Lisowskis Weg gleicht dem des Protagonisten aus dem Buch Running: The Autobiography: voller schneller Sprints, aber auch mit Stolpern auf den letzten Metern. Wenn jemand es verdient, aus der Talentfalle auszubrechen, dann ist es Jack.

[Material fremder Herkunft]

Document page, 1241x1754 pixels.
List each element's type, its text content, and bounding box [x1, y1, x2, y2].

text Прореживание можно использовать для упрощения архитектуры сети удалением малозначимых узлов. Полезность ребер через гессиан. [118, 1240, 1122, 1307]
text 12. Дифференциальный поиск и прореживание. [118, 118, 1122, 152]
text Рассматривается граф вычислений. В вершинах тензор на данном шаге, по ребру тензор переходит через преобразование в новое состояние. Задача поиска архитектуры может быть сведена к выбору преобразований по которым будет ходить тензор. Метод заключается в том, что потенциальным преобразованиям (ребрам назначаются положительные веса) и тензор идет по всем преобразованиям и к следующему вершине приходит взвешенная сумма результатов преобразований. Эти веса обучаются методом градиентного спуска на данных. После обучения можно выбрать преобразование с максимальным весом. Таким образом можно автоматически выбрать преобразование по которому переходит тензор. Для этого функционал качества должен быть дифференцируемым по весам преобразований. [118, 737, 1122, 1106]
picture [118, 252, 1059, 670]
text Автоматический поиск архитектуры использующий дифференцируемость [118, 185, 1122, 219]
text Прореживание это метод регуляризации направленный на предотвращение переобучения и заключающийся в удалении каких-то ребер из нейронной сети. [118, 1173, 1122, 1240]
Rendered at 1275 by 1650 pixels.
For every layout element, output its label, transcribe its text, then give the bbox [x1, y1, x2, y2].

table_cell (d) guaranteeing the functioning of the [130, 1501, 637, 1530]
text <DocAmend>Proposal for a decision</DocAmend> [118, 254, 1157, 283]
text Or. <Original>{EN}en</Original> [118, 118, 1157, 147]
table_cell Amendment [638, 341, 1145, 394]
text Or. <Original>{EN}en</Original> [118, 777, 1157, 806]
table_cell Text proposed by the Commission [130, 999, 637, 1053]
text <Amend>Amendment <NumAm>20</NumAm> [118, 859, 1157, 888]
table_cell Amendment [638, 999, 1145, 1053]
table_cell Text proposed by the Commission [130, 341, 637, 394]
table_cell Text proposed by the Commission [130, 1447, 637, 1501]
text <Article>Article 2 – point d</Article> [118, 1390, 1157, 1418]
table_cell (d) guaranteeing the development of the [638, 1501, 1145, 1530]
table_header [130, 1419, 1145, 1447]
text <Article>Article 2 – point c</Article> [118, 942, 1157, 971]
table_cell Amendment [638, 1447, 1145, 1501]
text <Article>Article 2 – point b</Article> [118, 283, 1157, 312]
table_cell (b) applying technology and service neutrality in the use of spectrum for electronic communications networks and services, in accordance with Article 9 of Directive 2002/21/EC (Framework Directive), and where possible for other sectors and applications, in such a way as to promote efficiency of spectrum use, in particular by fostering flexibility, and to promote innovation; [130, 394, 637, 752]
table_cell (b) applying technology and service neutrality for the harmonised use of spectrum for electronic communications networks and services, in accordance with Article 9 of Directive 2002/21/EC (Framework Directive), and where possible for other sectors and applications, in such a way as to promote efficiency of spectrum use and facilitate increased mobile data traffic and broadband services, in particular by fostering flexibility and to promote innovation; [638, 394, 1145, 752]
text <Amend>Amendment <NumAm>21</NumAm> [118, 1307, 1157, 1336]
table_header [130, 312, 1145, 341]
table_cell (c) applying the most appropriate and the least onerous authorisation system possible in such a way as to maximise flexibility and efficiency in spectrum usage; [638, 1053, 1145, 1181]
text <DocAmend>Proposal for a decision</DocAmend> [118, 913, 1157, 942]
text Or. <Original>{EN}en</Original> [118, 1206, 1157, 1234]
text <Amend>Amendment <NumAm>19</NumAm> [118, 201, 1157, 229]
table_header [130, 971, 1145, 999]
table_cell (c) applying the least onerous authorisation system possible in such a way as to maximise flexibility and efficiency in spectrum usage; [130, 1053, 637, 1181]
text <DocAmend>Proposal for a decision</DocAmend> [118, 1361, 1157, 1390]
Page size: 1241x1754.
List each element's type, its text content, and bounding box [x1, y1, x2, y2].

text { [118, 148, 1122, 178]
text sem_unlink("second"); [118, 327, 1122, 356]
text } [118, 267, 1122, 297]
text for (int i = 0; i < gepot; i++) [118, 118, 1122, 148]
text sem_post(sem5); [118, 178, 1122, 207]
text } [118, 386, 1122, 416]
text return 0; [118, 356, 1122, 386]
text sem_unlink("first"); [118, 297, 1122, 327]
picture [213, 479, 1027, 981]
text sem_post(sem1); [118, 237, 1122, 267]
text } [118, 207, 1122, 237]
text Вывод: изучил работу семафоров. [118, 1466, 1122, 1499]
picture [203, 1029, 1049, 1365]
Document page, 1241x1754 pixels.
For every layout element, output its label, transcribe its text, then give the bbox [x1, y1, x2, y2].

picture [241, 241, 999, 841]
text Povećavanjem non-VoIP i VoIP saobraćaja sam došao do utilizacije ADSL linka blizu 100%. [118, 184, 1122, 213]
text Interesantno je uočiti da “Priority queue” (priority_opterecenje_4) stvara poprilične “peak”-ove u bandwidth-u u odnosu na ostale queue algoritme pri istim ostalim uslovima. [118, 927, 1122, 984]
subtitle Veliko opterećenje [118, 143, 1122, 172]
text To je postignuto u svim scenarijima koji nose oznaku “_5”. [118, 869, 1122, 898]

Im Finale bekam er Hawkins jedoch nie wirklich zu fassen, auch wenn er gelegentlich jene Schüsse aufblitzen ließ, deretwegen er als der beste Unterhalter im TV-Snooker gilt.

  • Hawkins' Weg zum Sieg: Nach einigen Ausfällen von gesetzten Spielern überzeugende Siege gegen Zhou Yuelong und Mark Williams.
  • Lisowskis wundersamer Aufstieg: Im Viertelfinale besiegte er Mark Allen, im Halbfinale drehte er das Match gegen Higgins.
  • Home Nations Series Bonus: Lisowski hätte mit einem Sieg einen Bonus eingestrichen, muss sich nun aber mit Silber und einem ordentlichen Ranglisten-Preisgeld zufriedengeben.

Wo sind die heutigen Österreicher?

Obwohl heuer keine österreichischen Spieler in Llandudno dabei waren, verfolgten Tausende Zuseher auch in Österreich die Übertragungen von Live: Welsh Open Snooker. Bei uns lebt Snooker stark von der Basis der Hobby-Spieler, und das Publikum weiß taktisches Können zu schätzen. Vielleicht könnte sich ja auch das eine oder andere österreichische Unternehmen überlegen, ob in der kleinen nordischen Präsenz nicht Potenzial steckt – die Turniere werden nicht nur auf den Britischen Inseln, sondern auch in Kontinentaleuropa genau verfolgt, und ein kurz im TV-Bild erscheinendes Logo kann Wunder für die Markenbekanntheit bewirken.

Es ist übrigens interessant, das diesjährige Turnier mit den Welsh Open 2023 zu vergleichen. Damals ging der Titel an Robert Milkins, der ebenso wie Hawkins ein erfahrener Spieler war. Zwei Jahre später ist die Spitze noch ausgeglichener: Jeder aus den Top 16 kann an einer guten Woche den Pokal holen. Das macht die Sportart für Wettende zum Albtraum, für uns Zuschauer aber zu einem Goldschatz.

Letztlich muss man den Hut vor Barry Hawkins ziehen. Er ist wie der Arbeitskollege, der nie viel Aufhebens um sich macht, aber auf dessen Schreibtisch Projekte immer pünktlich fertig werden. Der fünfte Ranglistentitel ist eine verdiente Auszeichnung für einen Mann, der leise und beständig an der Spitze geblieben ist. Und Jack Lisowski? Seine Geschichte ist noch nicht zu Ende – vielleicht wird das nächste Kapitel schon bei der WM im Frühjahr geschrieben.